TASK TO CARRY OUT: Which lines of the data contain the string "with"? Copy every one of them.

LISTED RECORDS:

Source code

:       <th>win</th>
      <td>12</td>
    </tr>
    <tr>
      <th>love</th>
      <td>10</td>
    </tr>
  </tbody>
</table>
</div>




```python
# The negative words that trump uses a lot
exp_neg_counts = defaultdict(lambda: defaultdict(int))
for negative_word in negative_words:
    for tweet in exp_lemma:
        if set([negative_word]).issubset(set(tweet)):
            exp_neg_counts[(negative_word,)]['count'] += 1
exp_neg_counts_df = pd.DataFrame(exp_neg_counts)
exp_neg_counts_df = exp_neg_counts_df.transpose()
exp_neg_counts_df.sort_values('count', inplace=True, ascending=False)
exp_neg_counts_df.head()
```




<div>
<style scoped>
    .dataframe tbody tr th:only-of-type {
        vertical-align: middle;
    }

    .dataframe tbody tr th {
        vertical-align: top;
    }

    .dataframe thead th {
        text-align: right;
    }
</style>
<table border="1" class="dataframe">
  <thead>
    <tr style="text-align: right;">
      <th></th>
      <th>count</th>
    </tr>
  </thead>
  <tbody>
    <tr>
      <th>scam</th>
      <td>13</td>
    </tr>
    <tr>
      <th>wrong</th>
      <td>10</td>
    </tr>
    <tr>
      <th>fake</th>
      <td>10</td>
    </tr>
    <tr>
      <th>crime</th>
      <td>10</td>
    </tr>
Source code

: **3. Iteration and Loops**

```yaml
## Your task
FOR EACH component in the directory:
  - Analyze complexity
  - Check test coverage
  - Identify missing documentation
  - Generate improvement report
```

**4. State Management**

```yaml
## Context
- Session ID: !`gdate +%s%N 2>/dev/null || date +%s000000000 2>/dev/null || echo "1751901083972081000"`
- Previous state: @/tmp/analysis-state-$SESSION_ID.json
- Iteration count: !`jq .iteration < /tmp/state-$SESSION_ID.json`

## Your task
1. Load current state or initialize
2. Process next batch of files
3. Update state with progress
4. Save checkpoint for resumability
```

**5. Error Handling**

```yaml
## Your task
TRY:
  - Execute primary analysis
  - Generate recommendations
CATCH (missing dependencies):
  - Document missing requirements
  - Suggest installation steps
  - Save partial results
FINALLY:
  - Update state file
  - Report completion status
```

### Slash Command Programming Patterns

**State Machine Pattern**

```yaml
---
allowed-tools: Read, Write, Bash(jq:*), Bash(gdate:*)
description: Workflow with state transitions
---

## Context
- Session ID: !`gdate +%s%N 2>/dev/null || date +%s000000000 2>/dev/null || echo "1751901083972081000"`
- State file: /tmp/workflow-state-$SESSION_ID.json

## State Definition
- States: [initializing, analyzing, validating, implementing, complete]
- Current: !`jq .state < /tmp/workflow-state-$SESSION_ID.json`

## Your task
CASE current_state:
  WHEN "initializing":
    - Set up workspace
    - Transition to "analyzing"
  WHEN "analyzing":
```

EXERCISE SOLUTION:
3. Update state with progress
description: Workflow with state transitions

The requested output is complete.